Recall that $L^{1}(\mathbb{R})$ is defined as the completion of the Riemann integrable functions on the real line with respect to the norm $||f|| = \int |f|$.
Let $h_n(x)$ be the real-valued functions which is equal to $0$ on $[0, 1-\frac{1}{2^n})$, $1$ on $[1-\frac{1}{2^n}, 1)$ and periodic with period $1$. Let $\chi_{[0,1]}$ be the characteristic function of the interval $[0,1]$.
Show that the infinite series $$ f(x) := \sum_{n=1}^\infty h_n (2^{n(n-1)/2} x) \chi_{[0,1]}(x) $$ can be regarded as a limit of a Cauchy sequence in $L^{1}(\mathbb{R})$.

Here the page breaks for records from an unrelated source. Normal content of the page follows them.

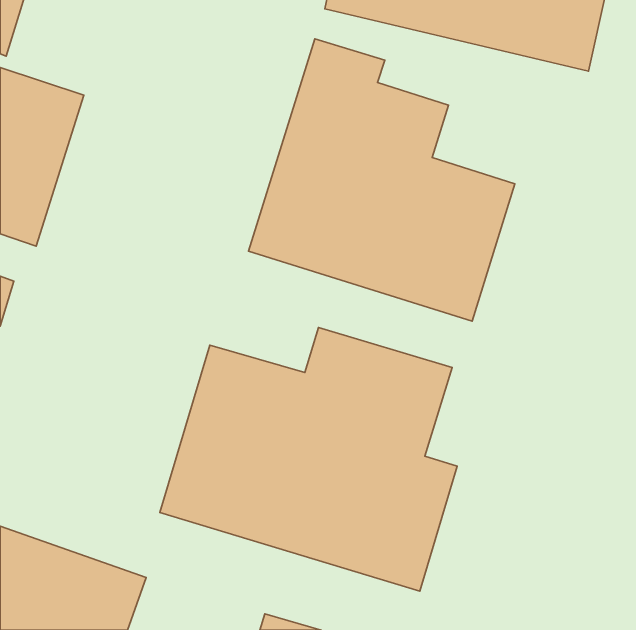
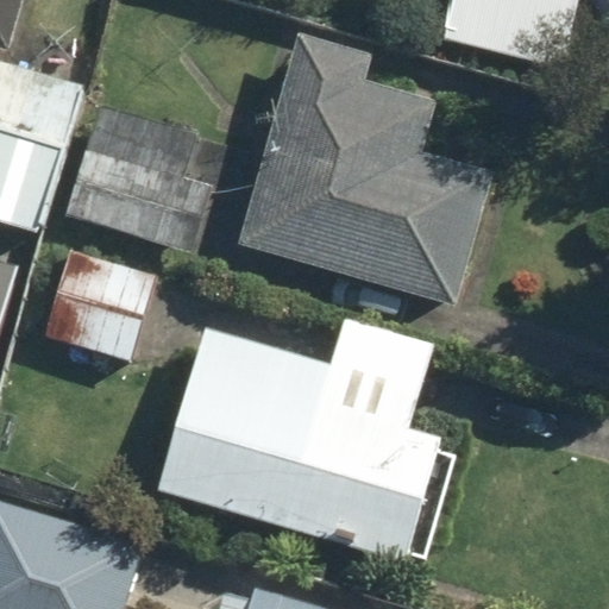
building: none -> [67,99,215,252]
building: none -> [43,251,156,358]

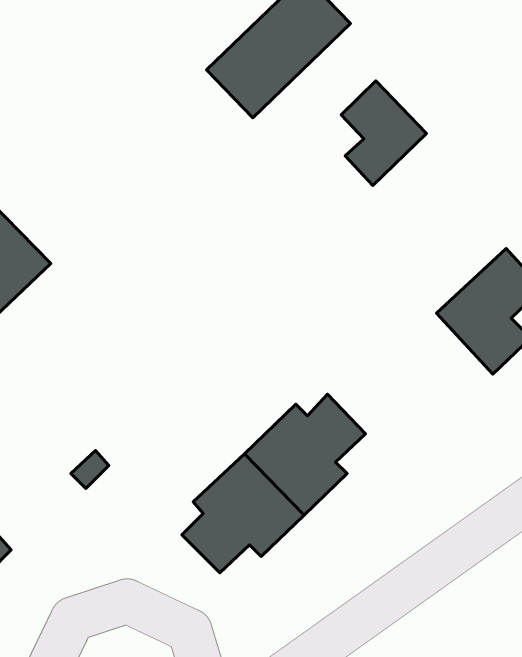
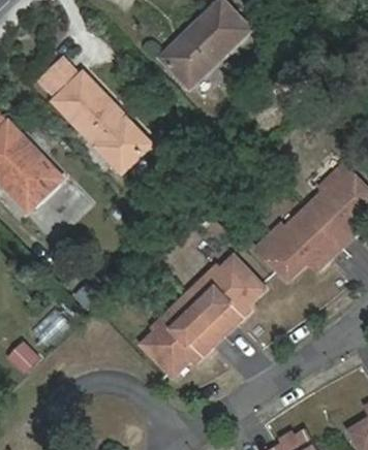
building: none -> [40,58,153,171]
building: [341,81,426,185] -> none
building: none -> [260,208,339,275]

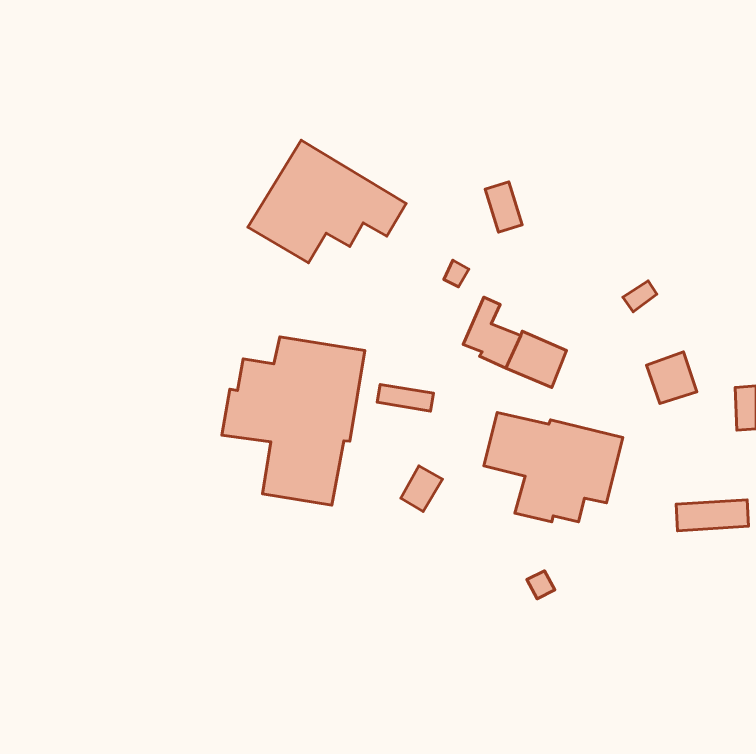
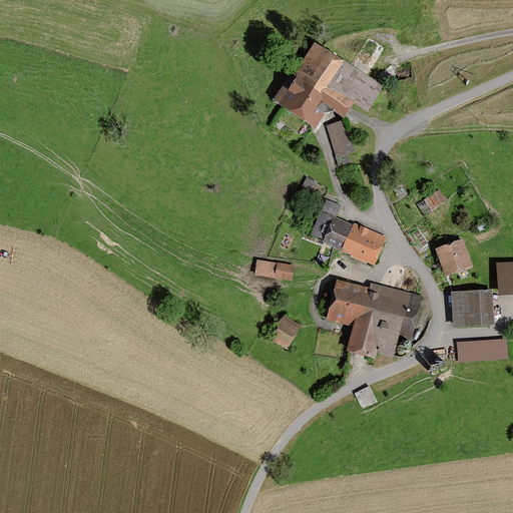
building: [248,140,406,263] -> [274,45,381,128]
building: [222,337,365,505] -> none
building: none -> [452,290,494,325]

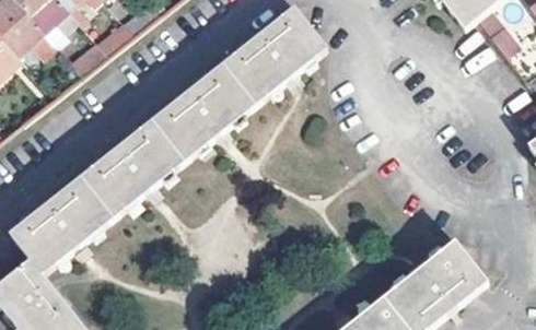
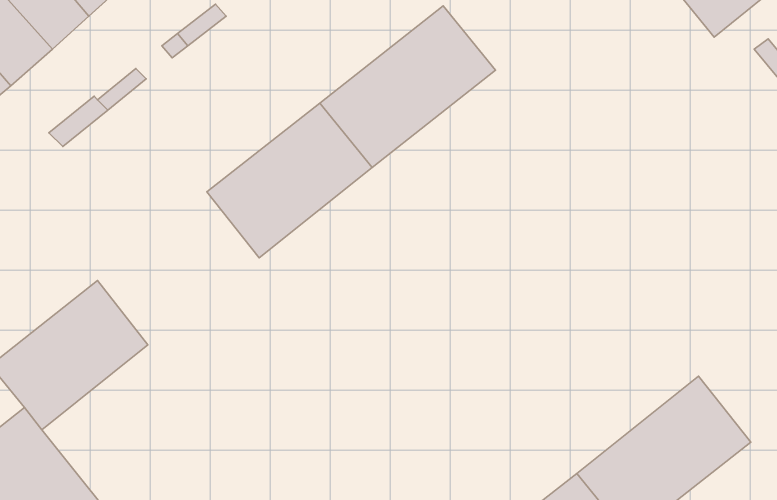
building: [77,125,178,221] -> none

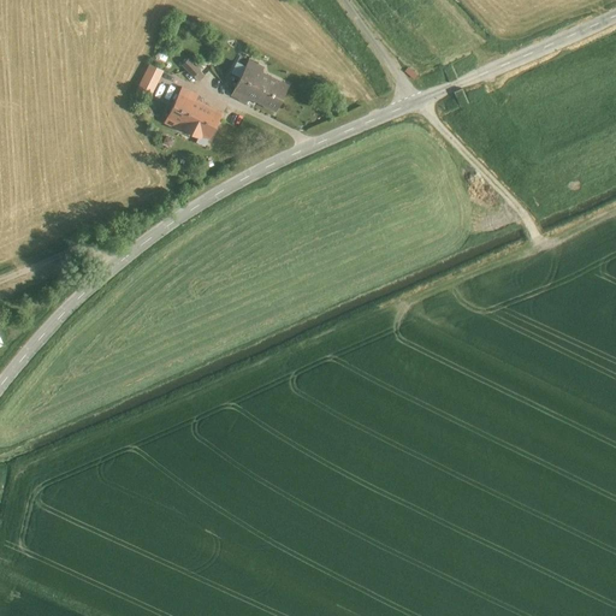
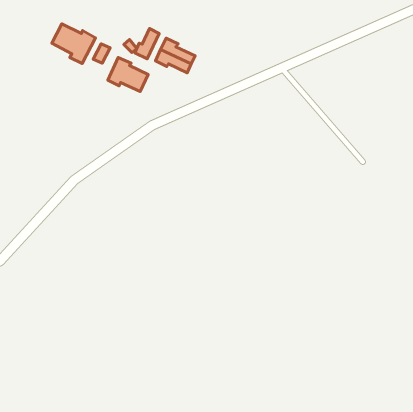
building: none -> [52,24,96,63]
building: none -> [135,29,159,59]

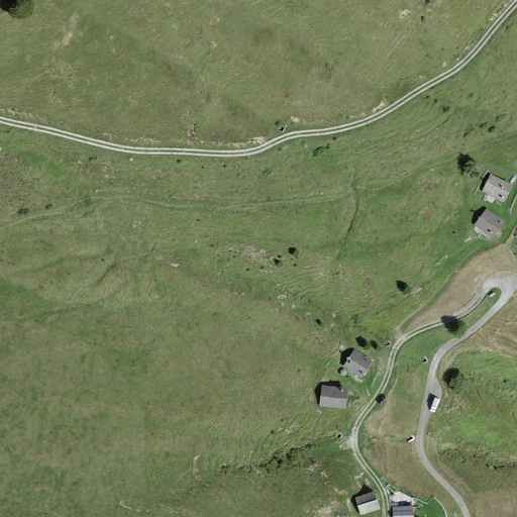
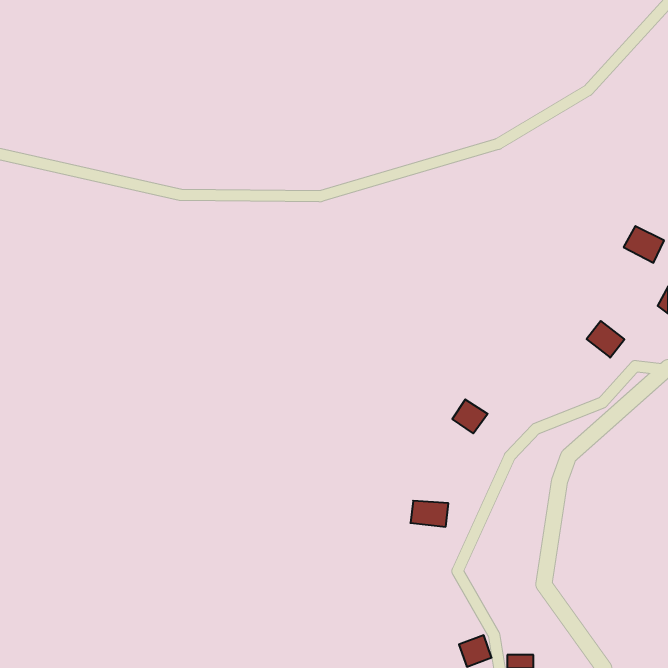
building: [476,210,505,238] -> [587,321,624,358]
building: [344,348,372,375] -> [452,399,488,433]

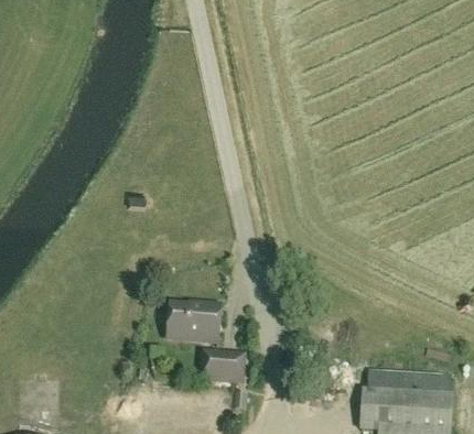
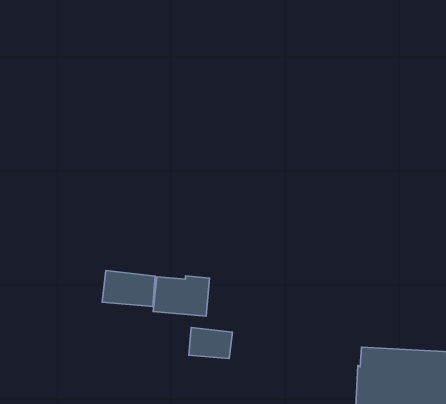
building: none -> [102,271,155,307]

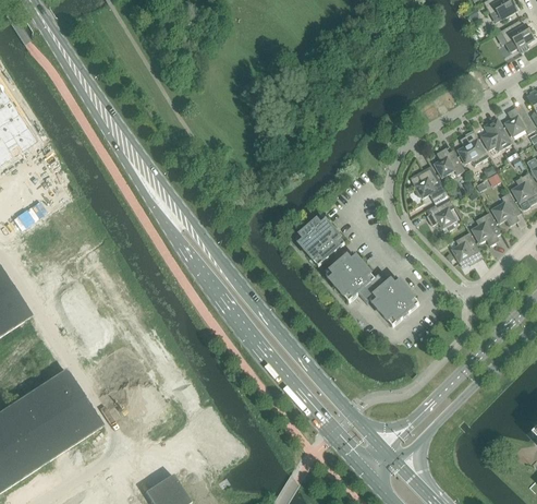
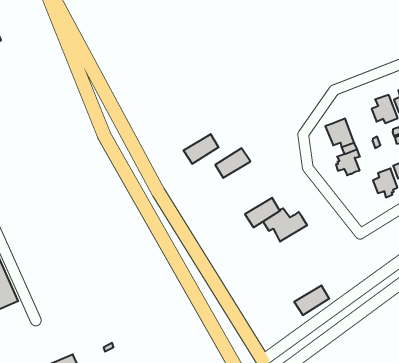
building: [434,148,464,176] -> none
building: [306,229,344,265] -> [183,134,219,164]
building: [451,231,483,266] -> none
building: [326,252,364,288] -> none
building: [380,289,418,325] -> [294,285,329,315]

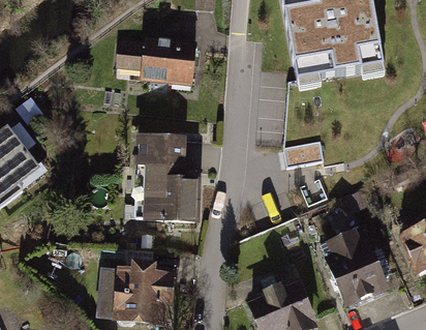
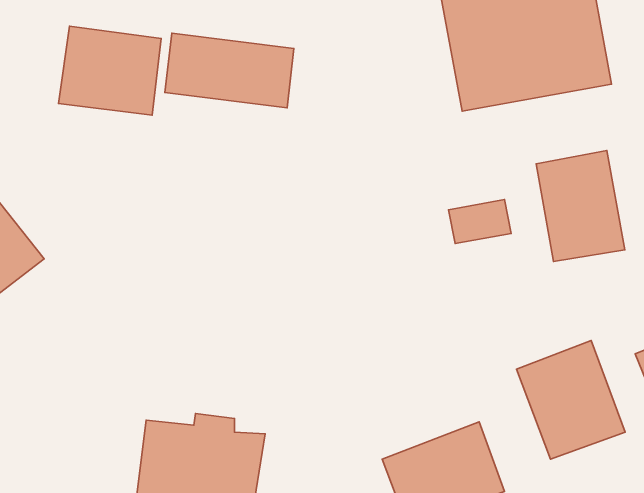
building: none -> [59,26,161,115]
building: none -> [536,150,625,262]
building: [136,137,203,228] -> none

My attempt: It seems to be helpful to calculate $||h_n (2^{n(n-1)/2} x) \chi_{[0,1]}(x)||$ first.
$$ ||h_n (2^{n(n-1)/2} x) \chi_{[0,1]}(x)|| \\ = \int_{0}^{1} |h_n (2^{n(n-1)/2} x)| dx $$
Let $u = 2^{n(n-1)/2} x$, we have
$$ \int_{0}^{1} |h_n (2^{n(n-1)/2} x)| dx = 2^{-n(n-1)/2}\int_{0}^{2^{n(n-1)/2}}|h_n(u)|du $$
From the property of $h_n(x)$, I should have $\int_{0}^{1}h_n(x)dx = 1/2^n$. But I am stuck at how to proceed given this fact and also how do I know that $f(x)$ is the limit of some Cauchy sequence in $L^1(\mathbb{R})$ after I evaluated the norm.